__ЗАДАНИЕ A__.
Перепишите в виде нумерованного списка строки из записей, начиная со строки с «preços de Dead Weight» и заканчивая строкой с «noutras assinaturas?» включительно, без пустых строк.
|---|
К 80-летию гибели
Оставайтесь в курсе последних событий! Подписывайтесь на наш канал в Telegram.
… Я не жалуюсь: человек, лишенный родины, может уже ни с чем не считаться. Я родился в большой и могучей империи, но не стоит искать ее на карте: она стерта бесследно. Я не принадлежу более никому, я повсюду чужой, в лучшем случае – гость. За короткий срок произошло больше существенных преобразований и перемен, чем обычно за десять человеческих жизней, и это чувствует каждый из нас: невероятно много! Между нашим настоящим и прошлым, недавним и далеким разрушены все мосты…
Нет, это не ламентации русского иммигранта, который покинул Советский Союз и теперь не может отыскать свою географическую родину ни на карте, ни в реале. Эти слова принадлежат самому известному меж двух мировых войн немецкоязычному писателю, книги которого были запрещены наци во всех странах под их пятой, начиная с Германии и Австрии. Всемирная прижизненная слава Стефана Цвейга кончилась сначала изгнанием, а спустя еще несколько лет – 22 февраля 1942 года – сдвоенным, вместе с женой Лоттой Альтман, самоубийством, вызванным иммигрантским одиночеством, душевной болью и духовным отчаянием: «Мы вынуждены признать правоту Фрейда, видевшего, что наша культура лишь тонкий слой, который в любой момент может быть смят и прорван разрушительными силами, клокочущими под ним…»
|---|
__ЗАДАНИЕ B__.
Ответьте на вопросы по тексту о Стефане Цвейге:
(i) Какого числа, месяца и года Цвейг покончил с собой?
(ii) Кто покончил с собой вместе с ним?
(iii) Чью правоту, согласно цитате в конце текста, «мы вынуждены признать»?

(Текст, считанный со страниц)
|---|
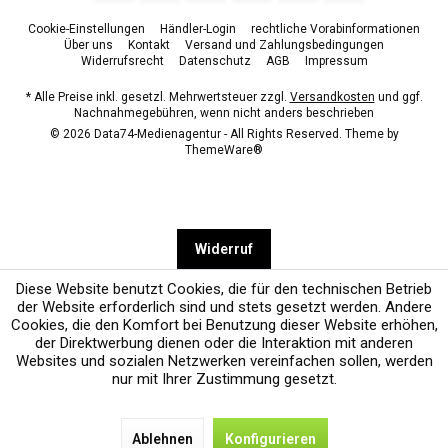
Cookie-Einstellungen
Händler-Login
rechtliche Vorabinformationen
Über uns
Kontakt
Versand und Zahlungsbedingungen
Widerrufsrecht
Datenschutz
AGB
Impressum
* Alle Preise inkl. gesetzl. Mehrwertsteuer zzgl.
Versandkosten
und ggf.
Nachnahmegebühren, wenn nicht anders beschrieben
© 2026 Data74-Medienagentur - All Rights Reserved. Theme by
ThemeWare®
Widerruf
Diese Website benutzt Cookies, die für den technischen Betrieb
der Website erforderlich sind und stets gesetzt werden. Andere
Cookies, die den Komfort bei Benutzung dieser Website erhöhen,
der Direktwerbung dienen oder die Interaktion mit anderen
Websites und sozialen Netzwerken vereinfachen sollen, werden
nur mit Ihrer Zustimmung gesetzt.
Ablehnen
Konfigurieren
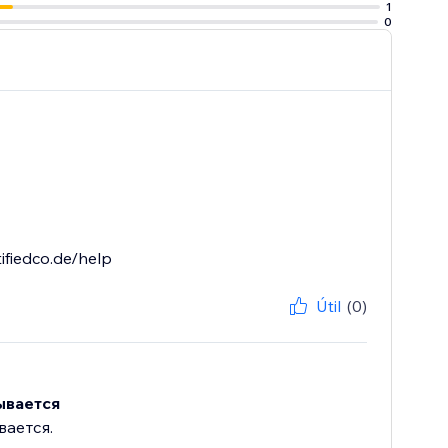
1
0
ifiedco.de/help
Útil
(0)
ывается
вается.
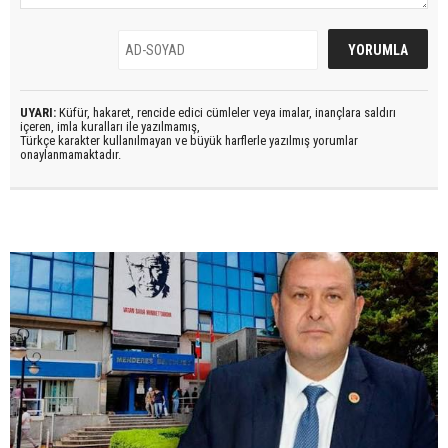
UYARI:
Küfür, hakaret, rencide edici cümleler veya imalar, inançlara saldırı
içeren, imla kuralları ile yazılmamış,
Türkçe karakter kullanılmayan ve büyük harflerle yazılmış yorumlar
onaylanmamaktadır.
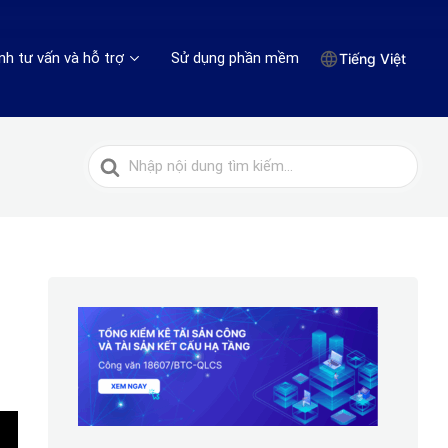
nh tư vấn và hỗ trợ
Sử dụng phần mềm
Tiếng Việt
Tìm
kiếm
cho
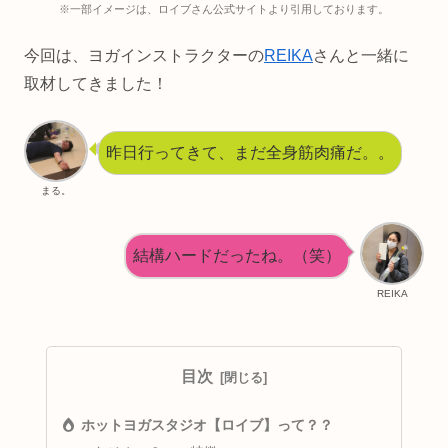
※一部イメージは、ロイブさん公式サイトより引用しております。
今回は、ヨガインストラクターの
REIKA
さんと一緒に
取材してきました！
昨日行ってきて、まだ全身筋肉痛だ。。
まる。
結構ハードだったね。（笑）
REIKA
目次
ホットヨガスタジオ【ロイブ】って？？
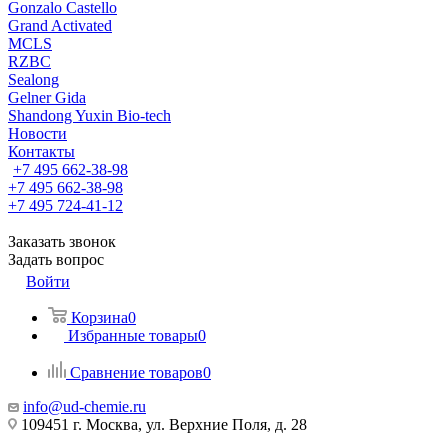
Gonzalo Castello
Grand Activated
MCLS
RZBC
Sealong
Gelner Gida
Shandong Yuxin Bio-tech
Новости
Контакты
+7 495 662-38-98
+7 495 662-38-98
+7 495 724-41-12
Заказать звонок
Задать вопрос
Войти
Корзина
0
Избранные товары
0
Сравнение товаров
0
info@ud-chemie.ru
109451 г. Москва, ул. Верхние Поля, д. 28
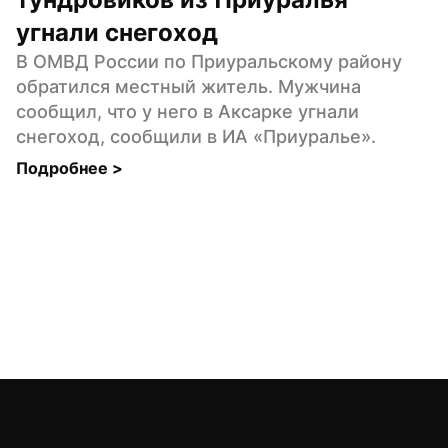
угнали снегоход
В ОМВД России по Приуральскому району 
обратился местный житель. Мужчина 
сообщил, что у него в Аксарке угнали 
снегоход, сообщили в ИА «Приуралье».
Подробнее 
>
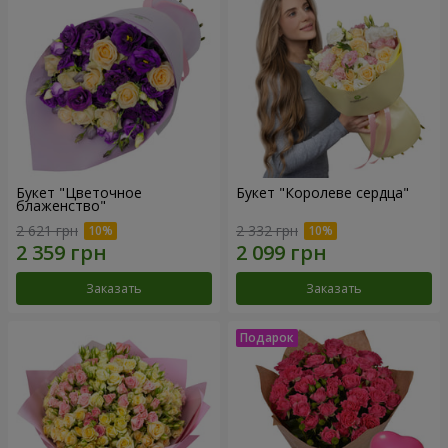
Букет "Цветочное
Букет "Королеве сердца"
блаженство"
2 621 грн
2 332 грн
Заказать
Заказать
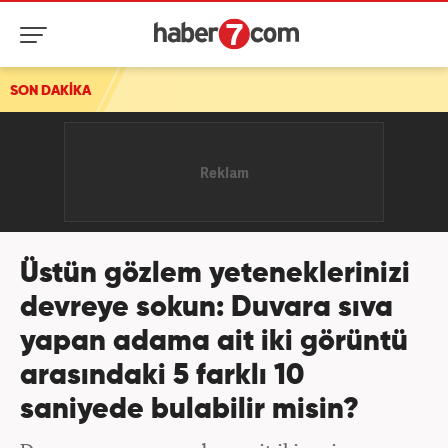
SON DAKİKA
Üstün gözlem yeteneklerinizi
devreye sokun: Duvara sıva
yapan adama ait iki görüntü
arasındaki 5 farklı 10
saniyede bulabilir misin?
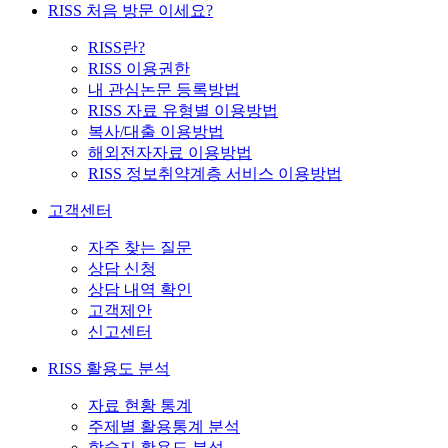
RISS 처음 방문 이세요?
RISS란?
RISS 이용권한
내 관심논문 등록방법
RISS 자료 유형별 이용방법
복사/대출 이용방법
해외전자자료 이용방법
RISS 정보취약계층 서비스 이용방법
고객센터
자주 찾는 질문
상담 신청
상담 내역 확인
고객제안
신고센터
RISS 활용도 분석
자료 현황 통계
주제별 활용통계 분석
학술지 활용도 분석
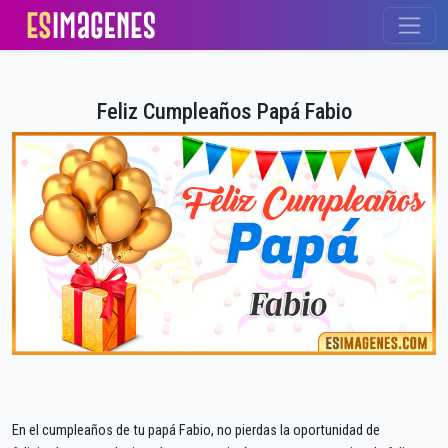
Feliz Cumpleaños Papá Fabio
En el cumpleaños de tu papá Fabio, no pierdas la oportunidad de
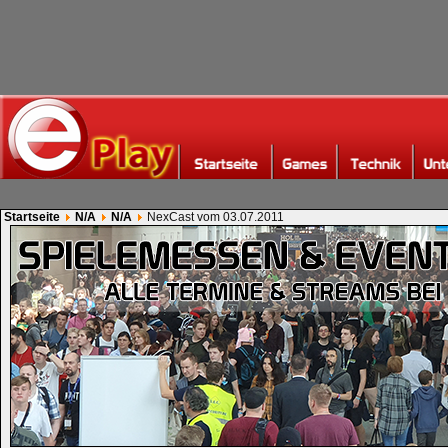
Startseite
N/A
N/A
NexCast vom 03.07.2011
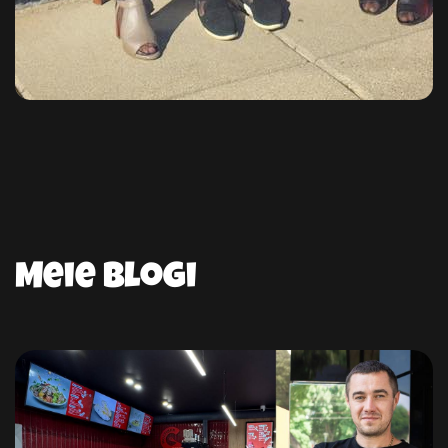
Meie blogi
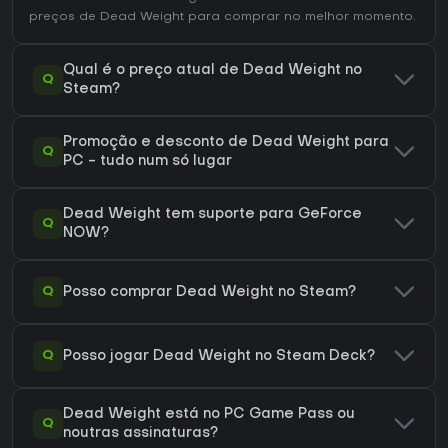
preços de Dead Weight
para comprar no melhor momento.
Qual é o preço atual de Dead Weight no
Q
Steam?
Promoção e desconto de Dead Weight para
Q
PC - tudo num só lugar
Dead Weight tem suporte para GeForce
Q
NOW?
Q
Posso comprar Dead Weight no Steam?
Q
Posso jogar Dead Weight no Steam Deck?
Dead Weight está no PC Game Pass ou
Q
noutras assinaturas?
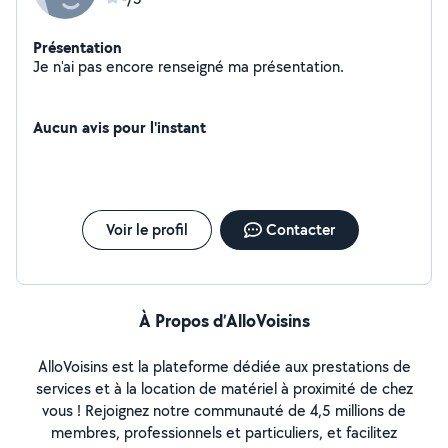
Présentation
Je n'ai pas encore renseigné ma présentation.
Aucun avis pour l'instant
Voir le profil
Contacter
À Propos d’AlloVoisins
AlloVoisins est la plateforme dédiée aux prestations de
services et à la location de matériel à proximité de chez
vous ! Rejoignez notre communauté de 4,5 millions de
membres, professionnels et particuliers, et facilitez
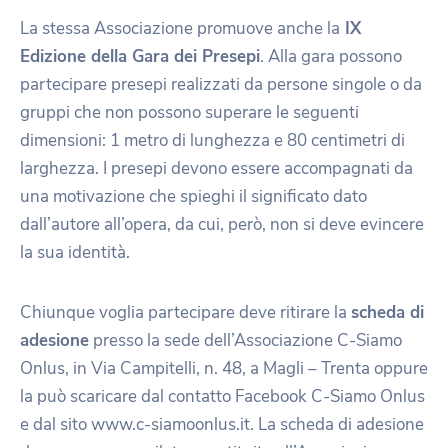
La stessa Associazione promuove anche la
IX
Edizione della Gara dei Presepi
. Alla gara possono
partecipare presepi realizzati da persone singole o da
gruppi che non possono superare le seguenti
dimensioni: 1 metro di lunghezza e 80 centimetri di
larghezza. I presepi devono essere accompagnati da
una motivazione che spieghi il significato dato
dall’autore all’opera, da cui, però, non si deve evincere
la sua identità.
Chiunque voglia partecipare deve ritirare la
scheda di
adesione
presso la sede dell’Associazione C-Siamo
Onlus, in Via Campitelli, n. 48, a Magli – Trenta oppure
la può scaricare dal contatto Facebook C-Siamo Onlus
e dal sito www.c-siamoonlus.it. La scheda di adesione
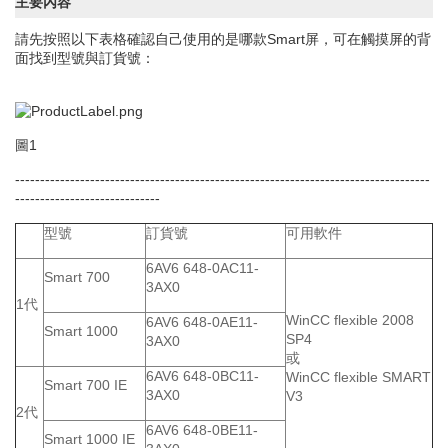
主要內容
請先按照以下表格確認自己使用的是哪款Smart屏，可在觸摸屏的背
面找到型號與訂貨號：
圖1
-----------------------------------------------------------------------------------
-----------------------------
型號
訂貨號
可用軟件
6AV6 648-0AC11-
Smart 700
3AX0
1代
WinCC flexible 2008
6AV6 648-0AE11-
Smart 1000
SP4
3AX0
或
6AV6 648-0BC11-
WinCC flexible SMART
Smart 700 IE
3AX0
V3
2代
6AV6 648-0BE11-
Smart 1000 IE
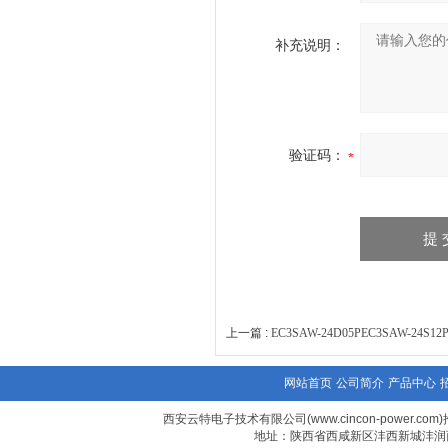
补充说明：
验证码：
上一篇 :
EC3SAW-24D05PEC3SAW-24S1
网站首页
公司简介
产品中心
西安云特电子技术有限公司(www.cincon-power.com)
地址：陕西省西咸新区沣西新城沣润西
|---|
__ИТОГОВЫЙ ОТВЕТ A__.
1. preços de Dead Weight
2. para comprar no melhor momento.
3. Qual é o preço atual de Dead Weight no
4. Q
5. Steam?
6. Promoção e desconto de Dead Weight para
7. Q
8. PC - tudo num só lugar
9. Dead Weight tem suporte para GeForce
10. Q
11. NOW?
12. Q
13. Posso comprar Dead Weight no Steam?
14. Q
15. Posso jogar Dead Weight no Steam Deck?
16. Dead Weight está no PC Game Pass ou
17. Q
18. noutras assinaturas?

__ИТОГОВЫЙ ОТВЕТ B__.
(i) 22 февраля 1942 года.
(ii) Его жена Лотта Альтман.
(iii) Правоту Фрейда.